--- Instruction 1 ---
Render this sentence from the audio meter thread into Spanish: "All colours, level-ranges and ballistic parameters are tuneable through .qss files."
--- Instruction 2 ---
Answer these questions using the audio meter thread:
(a) Where was all of the ballistics code moved?
(b) What does the yellow circle on the left show?
(c) How many pixels high is the new meter, and how high was the original?
--- Instruction 3 ---
Carry on the audio meter thread from the point where it stops.

--- Text passage ---
::::::

Part of the ballistics was both done in the controller and the presentation layer. Since ballistics is part of the presentation that needs to be done on every redraw I moved all of the ballistics code into the widget, and do a much simpler calculation in libobs/obs_audio_controls.c


----------



## Take Vos (Dec 30, 2017)

This is how far I got at the moment. Just a little bit more cleanup of the patch and I will create a pull request for it.

Features:

The yellow circle on the left is the input peak level without volume adjustment, which is useful if you need to make sure your input does not clip.
Stereo peak level.
VU meter shown as a black line inside the peak-level.
Peak-and-hold level is shown as a line shown as bright red here.
ticks at 1 dB increments, heavy ticks at 5 dB in increments.
Only 10 pixels high, compared to the original 3 pixels.
All colours, level-ranges and ballistic parameters are tuneable through .qss files.


----------



## Suslik V (Jan 1, 2018)

::::::

[Stored entries]

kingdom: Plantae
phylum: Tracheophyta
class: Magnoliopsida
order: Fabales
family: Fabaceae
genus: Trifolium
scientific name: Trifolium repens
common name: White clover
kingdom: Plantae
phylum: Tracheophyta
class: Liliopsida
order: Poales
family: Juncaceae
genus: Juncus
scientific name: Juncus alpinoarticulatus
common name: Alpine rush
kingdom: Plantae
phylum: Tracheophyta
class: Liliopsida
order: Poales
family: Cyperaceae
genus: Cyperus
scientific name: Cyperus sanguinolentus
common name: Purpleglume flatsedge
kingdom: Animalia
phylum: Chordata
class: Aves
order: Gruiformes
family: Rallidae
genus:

::::::

--- Written answer 1 ---
Todos los colores, rangos de nivel y parámetros balísticos se pueden ajustar mediante archivos .qss.

--- Written answer 2 ---
(a) Into the widget.
(b) The input peak level without volume adjustment.
(c) 10 pixels high, compared to the original 3 pixels.

--- Written answer 3 ---
There was feature request on the forum where you can see the art of how the meter may look. Just alternative thought.


----------



## Take Vos (Jan 1, 2018)

Thank you for the pointer to the art work.


----------



## axd (Jul 10, 2018)

Take Vos said:


> Also master volume control is a lot less important as you can handle this by volume control on the inputs which already exist.
> 1
> Master volume on mixing desks are more often used for controlling physical volume control of stage-monitors or speaker stacks. That is different for recording and broadcasting, where the master volume control is under control of the listener.



This is wrong.

Users can choose correct mixing levels for individual sources and end up with an overall mix that is clipping.

I think a way around this is to average the channel outputs, rather than just sum them.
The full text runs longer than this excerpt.